Essential Information for the Start of Tax Season

Tax season officially commences on Monday, marking the IRS’s commencement of accepting and processing 2023 tax returns.

The majority of taxpayers are required to submit their returns or request an extension by Monday, April 15. However, exceptions exist, with residents of Maine or Massachusetts having until April 17 due to state holidays. Individuals in federally declared disaster areas may also be granted additional filing time.

To request an extension, individuals can utilize the IRS “Free File” tool to complete Form 4868 online. Ensure submission by the tax-filing deadline or print the form, mailing it to the IRS address for your state, with a postmark no later than April 15.

Upon filing the extension, you’re granted until October 15, 2024, to complete your tax filing.

Nevertheless, there are advantages and disadvantages associated with seeking an extension. This option provides filers with additional time to meticulously review their returns, maximizing opportunities for tax benefits such as various deductions and credits that can reduce their liability.

Postponing the filing date also helps avoid a failure-to-file penalty, amounting to an additional 5% per month on the unpaid taxes, potentially accumulating to 25% of the tax due. Choosing an extension extends the deadline to October 15, preventing the penalty from accruing before that date.

It’s crucial to note that opting for an extension doesn’t translate to a delay in settling owed taxes to the government, as experts emphasize the importance of timely payment.

“Extensions are a good tool to give you an extra six months,” Eric Bronnenkant, head of tax at online financial adviser Betterment, told FOX Business. “However, know they are not a free lunch to defer payments.”
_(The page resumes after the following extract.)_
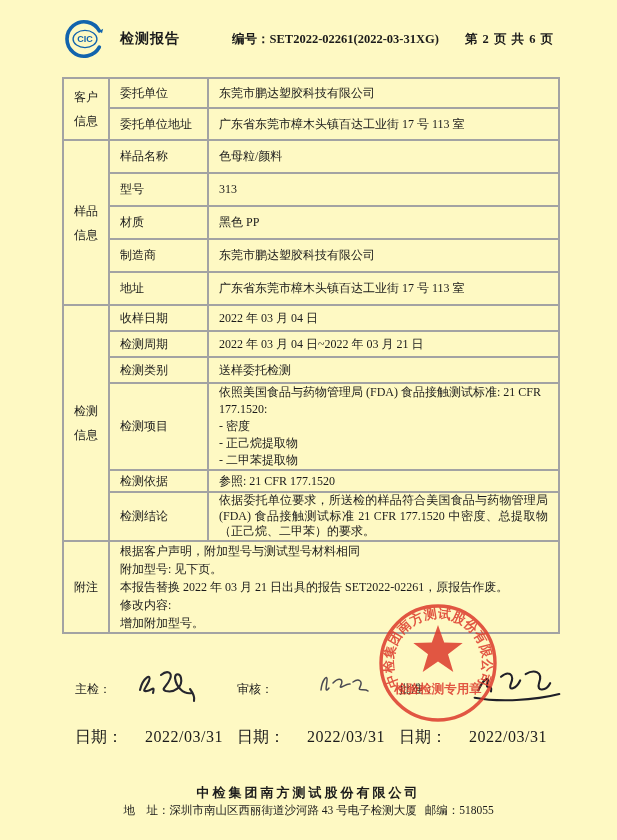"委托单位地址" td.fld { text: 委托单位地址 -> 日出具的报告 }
Typically, the majority of taxpayers anticipate receiving a refund from the government.

For many households, this refund can be significant. In 2023, nearly three-quarters of filers received a tax refund, with an average payment amounting to approximately $3,176.

To ensure a swift refund within 21 days of filing, the IRS emphasizes the importance of electronically filing an accurate and complete return, accompanied by a direct deposit refund request.

Anticipating over 128.7 million individual tax returns by this year’s deadline, the IRS cautions that certain returns may undergo “additional review,” potentially prolonging the processing time due to identified errors, mistakes, or suspicion of theft or fraud.

“Once you’re relatively certain that you have all of your tax documents, file as soon as you can so that you can start investing your money,” Bronnenkant said. “Because, in general, the IRS doesn’t pay you interest on your refunds. So getting that money in your hands sooner is better for sure.”

Taxpayers can track their refund using the IRS’ “Check My Refund Status” tool.

Upon submitting your details, you can track your return’s receipt, approval, and delivery status with the IRS.

This information becomes accessible 24 hours after electronically filing your taxes or four weeks after submitting a paper return. To utilize the tool, you’ll need your Social Security number, filing status, and exact refund amount.

Early taxpayers seeking the earned income tax credit or the child tax credit should be aware of a potential delay. The IRS cannot issue refunds for these credits before mid-February.

Notably, the IRS delayed a controversial tax reporting requirement in November, specifically targeting Americans who earned more than $600 online through third-party payment apps like Venmo or PayPal.

Approved by Democrats in March 2021 through the American Rescue Plan, the rule change mandated payment platforms like Venmo, PayPal, Etsy, and Airbnb to submit Form 1099-K to the IRS and users if their transactions surpassed $600 annually.

However, the IRS has opted for 2023 as an “additional transition year.” During this period, payment apps won’t be obligated to send Form 1099-K unless users’ gross income exceeded $20,000 or they conducted 200 separate transactions within a calendar year. Starting in 2024, the minimum reporting threshold will be raised to $5,000.